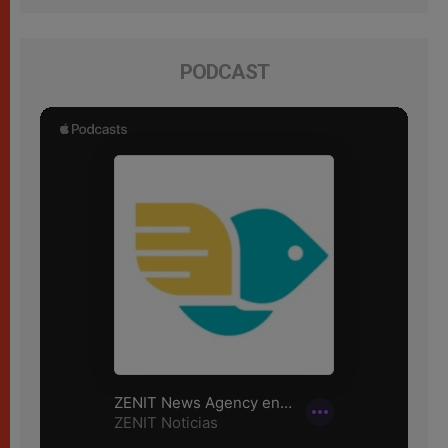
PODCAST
...
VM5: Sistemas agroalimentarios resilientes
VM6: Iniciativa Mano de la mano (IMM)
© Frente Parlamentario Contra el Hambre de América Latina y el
--
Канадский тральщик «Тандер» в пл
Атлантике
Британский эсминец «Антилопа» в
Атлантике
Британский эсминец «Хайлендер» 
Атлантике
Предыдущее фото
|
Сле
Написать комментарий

Exercise brief: Search the data above and return each line in which "Британский" occurs.

Solution for this task:
Британский эсминец «Антилопа» в
Британский эсминец «Хайлендер» 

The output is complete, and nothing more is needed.